Почему? А потому, что к 2025 году золото перестанет быть мировым эквивалентом существующих валют. Дело в том, в результате новых квантумных генераторов осуществится вековая мечта алхимиков: полный контроль над атомной конструкцией металлов. То есть производство золота будет осуществимо даже в школьных лабораториях. Наступит пресыщение драгоценными металлами. А сами деньги, как таковые, заменит мегаватт-час. Энергия – вот новый вид валюты, новые рычаги к управлению миром. А еще вода, которой останется на Земле совсем мало, и за нее будут происходить настоящие войны.

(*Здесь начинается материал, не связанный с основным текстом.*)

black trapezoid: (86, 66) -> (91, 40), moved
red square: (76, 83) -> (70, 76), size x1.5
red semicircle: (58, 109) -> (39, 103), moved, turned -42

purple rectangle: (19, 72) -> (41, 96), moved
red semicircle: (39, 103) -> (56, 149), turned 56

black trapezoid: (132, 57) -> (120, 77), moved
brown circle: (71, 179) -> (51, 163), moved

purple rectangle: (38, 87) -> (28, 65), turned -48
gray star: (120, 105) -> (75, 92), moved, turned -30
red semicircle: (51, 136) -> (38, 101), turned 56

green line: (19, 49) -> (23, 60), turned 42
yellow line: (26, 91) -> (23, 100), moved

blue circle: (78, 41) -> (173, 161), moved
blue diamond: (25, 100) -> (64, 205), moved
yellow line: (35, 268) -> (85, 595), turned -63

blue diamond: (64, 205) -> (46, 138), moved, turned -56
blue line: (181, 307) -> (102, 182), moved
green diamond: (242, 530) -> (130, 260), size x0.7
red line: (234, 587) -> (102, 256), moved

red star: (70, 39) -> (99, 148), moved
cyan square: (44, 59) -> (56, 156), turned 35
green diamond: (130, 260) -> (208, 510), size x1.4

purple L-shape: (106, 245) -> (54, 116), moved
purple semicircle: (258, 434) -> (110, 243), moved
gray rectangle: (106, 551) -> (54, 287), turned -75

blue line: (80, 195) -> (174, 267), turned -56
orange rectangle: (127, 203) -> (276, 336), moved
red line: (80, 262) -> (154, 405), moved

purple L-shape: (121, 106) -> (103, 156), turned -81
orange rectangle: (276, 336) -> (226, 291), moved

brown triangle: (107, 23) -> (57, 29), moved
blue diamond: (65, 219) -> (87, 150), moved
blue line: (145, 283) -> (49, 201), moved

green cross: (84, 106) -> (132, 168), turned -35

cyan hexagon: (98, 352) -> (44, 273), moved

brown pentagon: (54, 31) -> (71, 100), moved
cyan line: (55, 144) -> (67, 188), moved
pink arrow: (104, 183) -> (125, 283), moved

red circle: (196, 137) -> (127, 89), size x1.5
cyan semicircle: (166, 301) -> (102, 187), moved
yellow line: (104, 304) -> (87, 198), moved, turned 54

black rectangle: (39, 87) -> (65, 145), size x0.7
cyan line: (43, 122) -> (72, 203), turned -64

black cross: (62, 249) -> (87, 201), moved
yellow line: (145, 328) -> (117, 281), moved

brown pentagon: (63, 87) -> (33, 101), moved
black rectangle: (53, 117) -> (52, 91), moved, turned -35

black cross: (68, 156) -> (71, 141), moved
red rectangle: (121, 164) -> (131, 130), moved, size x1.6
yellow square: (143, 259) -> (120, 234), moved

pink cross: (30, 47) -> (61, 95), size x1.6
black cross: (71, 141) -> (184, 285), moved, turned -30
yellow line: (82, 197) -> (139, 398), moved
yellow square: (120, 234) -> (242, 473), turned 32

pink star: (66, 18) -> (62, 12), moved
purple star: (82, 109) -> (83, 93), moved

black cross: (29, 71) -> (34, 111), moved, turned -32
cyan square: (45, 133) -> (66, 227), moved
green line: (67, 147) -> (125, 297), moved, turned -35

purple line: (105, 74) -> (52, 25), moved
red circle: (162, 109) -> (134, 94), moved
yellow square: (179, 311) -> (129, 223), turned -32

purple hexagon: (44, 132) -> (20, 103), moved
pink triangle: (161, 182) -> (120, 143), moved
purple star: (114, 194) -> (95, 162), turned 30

И еще. Главным оружием станет информация. Ее дозировка или бомбардировка ею умов. Отслеживание людей будет проходить через все технические и электронные приспособления, хоть через включенный в розетку пылесос. Интернет станет абсолютно подконтролен власть предержащим. Узкой группе финансово-олигархических воротил. Даже имен их не будет знать никто. А к середине двадцать первого века мир вообще приблизится к концу, к приходу Антихриста…
«Кто же он такой – этот Комамберов? Гравер, литератор, физик, экономист, политолог или просто еще один сумасшедший фрик?» – задаваясь этим вопросом, Александр Юрьевич натыкался в рукописях то на проблему торсионных полей и клонирования, полностью решаемую в ближайшее десятилетие, то на вопросы создания искусственного интеллекта, заменяющего человеческий разум. Автора занимала и всеобщая лазерная дактилоскопия людей, и системное биологическое заражение населения Земли новыми видами вирусов, и искусственно вызываемые природные катаклизмы (где и когда они произойдут – он указывал в своих бумагах), и объединение людей под эгидой единой экуменистической религии, и выращивание говорящих собак и кур, и многое другое…
Александр Юрьевич не был футурологом, он занимался историей, и все, с чем он успел ознакомиться за эти два часа, вызывало у него то недоумение, то досаду, а то и откровенный смех. Он искал другое. И, наконец, в одной из покалеченных тетрадей наткнулся на описание событий в «Монастырском приюте».